What’s the best way to convince a girl who’s scared to do anal to give it a try?
—Mark, Nolita

First of all, it’s not your job to “convince” anyone to try anal. If your girlfriend is scared, it’s likely because she’s heard it’s painful, and that’s an entirely valid reason to be hesitant. If she’s willing to discuss giving anal a shot, a great place to start is exploring butt play to see if oral or digital stimulation is something she enjoys. Educate yourself on how to make anal sex more comfortable (a lot of lube, with her on top, so she can control penetration). And if you’d like her to give butt sex a go, you’d better be willing to do the same. Offer yourself up for some pegging experimentation—then maybe you can “convince” her from a place of empathy.

Guys I sleep with seem so annoyed when I ask them to wear a condom. The one I’m currently doing it with always tries to put it in without a condom, and it’s infuriating. What can I say to get it through his head?

*Raw data:*

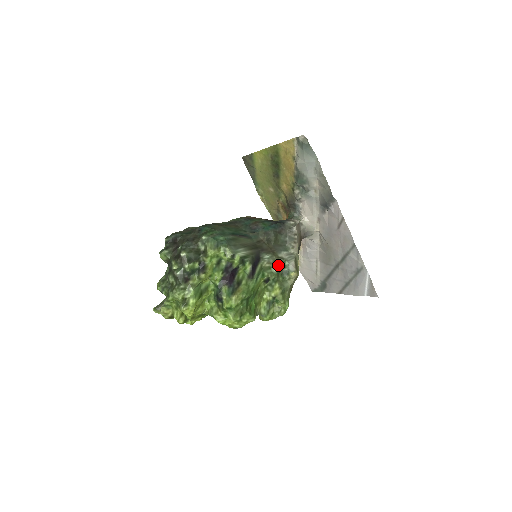
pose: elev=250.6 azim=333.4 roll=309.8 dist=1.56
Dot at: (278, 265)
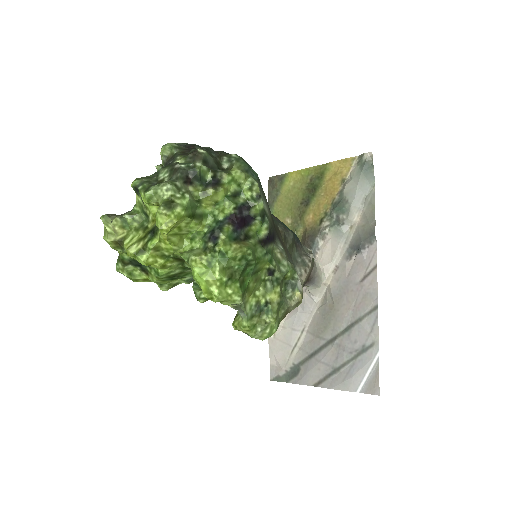
Dot at: (289, 267)
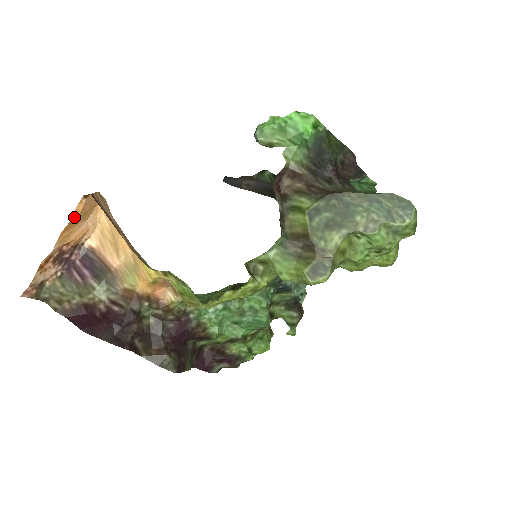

*Short problem:*
Pick up the sex advice column at the point where it stops and continue it.

*Written answer:*
—Emily, UES

I’ve been in several sexual situations where the responsibility of protecting us both from STDs or accidental pregnancy is completely on me, because my male partner would rather just put it in. (One shining star flat out refused to sleep with me because I asked him to wear one. My vagina and I got the hell out of there and never saw him again.) I’m sick and tired of it, just like you are, Emily. If a woman asks you to wear a condom, you wear one, and don’t continually whine like a toddler about the fact that you have to do it. Sexual safety is not up for debate—nor is consent. Just because the crushing force of the patriarchy makes the consequences of casual sex abundantly worse for women than men doesn’t mean it’s all on us ladies to make adult choices! Emily, dump this guy immediately and send him and his condomless dick on their way.

I’m a virgin, and I’m dating again after the end of a long-term relationship. Any advice for someone trying to date-while-virgin here?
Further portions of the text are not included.